(Beginning of Exercise data)

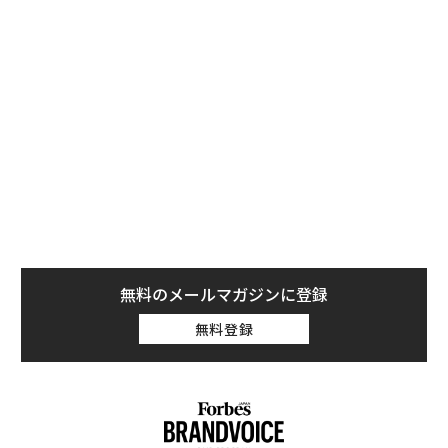
Ayyagariによると、Pixel 2から5までのユーザーは6月1
日以降も無料で、容量無制限のストレージが利用出来る
という。しかし、今後発売されるPixel端末と初代のPixe
l 1からアップロードされるデータについては、無料サー
ビスの適用外となる。
無料のメールマガジンに登録
無料登録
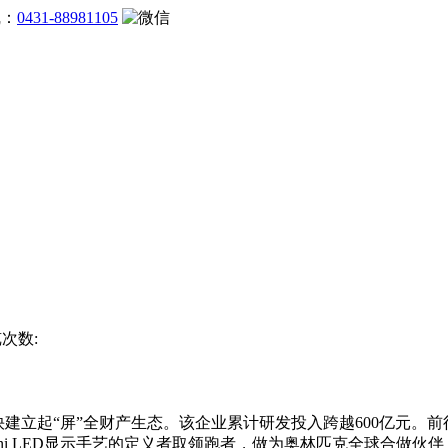
线：
0431-88981105
览次数:
建立起“屏”全财产生态。该企业累计研发投入跨越600亿元。前往
Mini LED显示手艺的定义者取领跑者，做为奥林匹克全球合做伙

(End of Exercise data)

Work order: Would you give again, exactly as written, the lines from the one containing "という。しかし、今後発売されるPixel端末と初代のPixe" through the end of the records, with no pictures and no other lines?

Your solution:
という。しかし、今後発売されるPixel端末と初代のPixe
l 1からアップロードされるデータについては、無料サー
ビスの適用外となる。
無料のメールマガジンに登録
無料登録
线：
0431-88981105
览次数:
建立起“屏”全财产生态。该企业累计研发投入跨越600亿元。前往
Mini LED显示手艺的定义者取领跑者，做为奥林匹克全球合做伙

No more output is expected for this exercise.